Click on the document so that it renders in the browser, make sure to update some data in the external data source so that you can see that the data is actually refreshed, then use Data > Reload All Data Connections to update the sheet. Everything should work fine here, your data should be refreshed.
So, there it is you can actually use Office Web Apps 2013 to render and refresh external data – only thing is that you can’t use any delegation features.
Troubleshooting
Didn’t it work? Of course things can go wrong. But a correctly configured environment should work immediately. Here are some of the common errors that you can get:
External Excel data connections disabled in Office Web Apps
Your admins (or you) might have turned of the Excel external data. You can check this by running the following command on a WAC machine:
(Get-OfficeWebAppsFarm).ExcelAllowExternalData
If it returns false, then you have turned it off. By default when configuring a new farm it is set to true. If set to false and you want to use external data then use the following command:
Set-OfficeWebAppsFarm -ExcelAllowExternalData
Note that it can take a couple of minutes before changes like this actually is propagated in the WAC farm.
If this is your problem then you’re getting an error like this:
“The trusted location where the workbook is stored does not allow external data connections.”
You’re running SharePoint over HTTP!!!
The most common problem is that your SharePoint is still using HTTP and not HTTPS (when will you ever learn!).

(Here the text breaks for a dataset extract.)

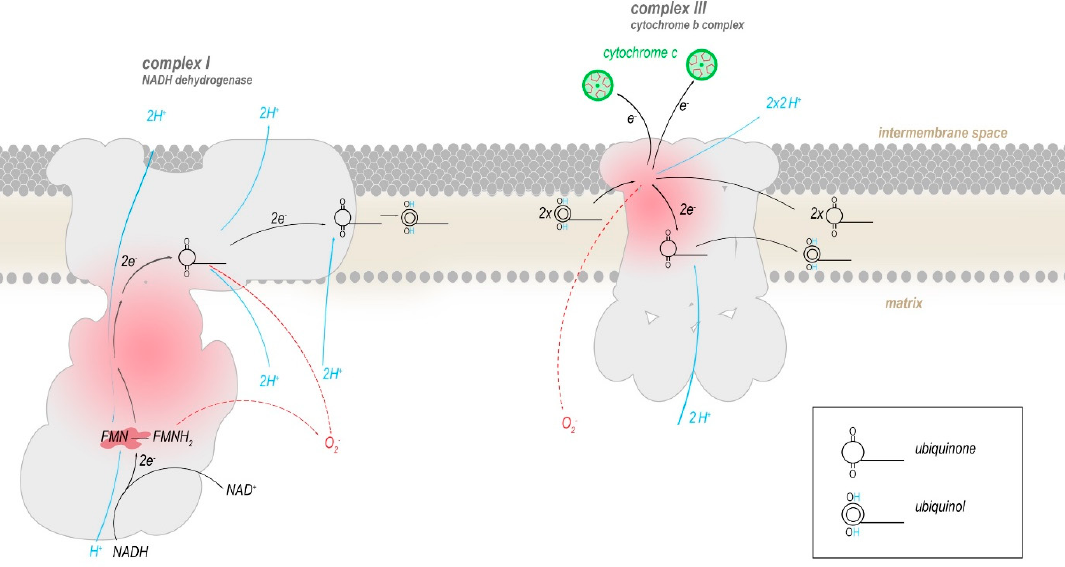
Figure 3. Complex I and III interaction with ubiquinol.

If that is the case you will get an error like follows:
“An error occurred while accessing application id XXX from Secure Store Service.”
This is perfectly normal and good! Since the SharePoint farm is accessible through HTTP this also means that Office Web Apps Server will try to retrieve the credentials over HTTP – in clear text, and you don’t want that.
But if you are running a development environment that uses HTTP it could be all right to work around this. Or you might be running IPSec (fat chance…) then it also ok to allow this. Otherwise I do recommend you to change your SharePoint content web application to use HTTPS or don’t just use the Secure Store and WAC.
Anyhow, this is how you configure WAC to allow retrieval of credentials over HTTP:
Set-OfficeWebAppsFarm –AllowHttpSecureStoreConnections
Once this command is executed, wait a minute, reload the workbook and you’re golden.
No credentials configured
Another common problem, common when using Individual Secure Store applications, is that the application does not have any credentials set. The error you will see then is the following:
“An error occurred during an attempt to establish a connection to the external data source.”
To fix this you have to set the Group credentials, if it is a Group application type, or make sure that all users set their individual credentials.
Summary
You have now seen that Office Web Apps 2013 can actually render external data, including refreshing it, using the SharePoint 2013 Secure Store service. Just be careful with the security issues I highlighted with SSL/TLS/HTTPS. All this will also work with plain ol’ Excel Services if you need to combine it with delegation.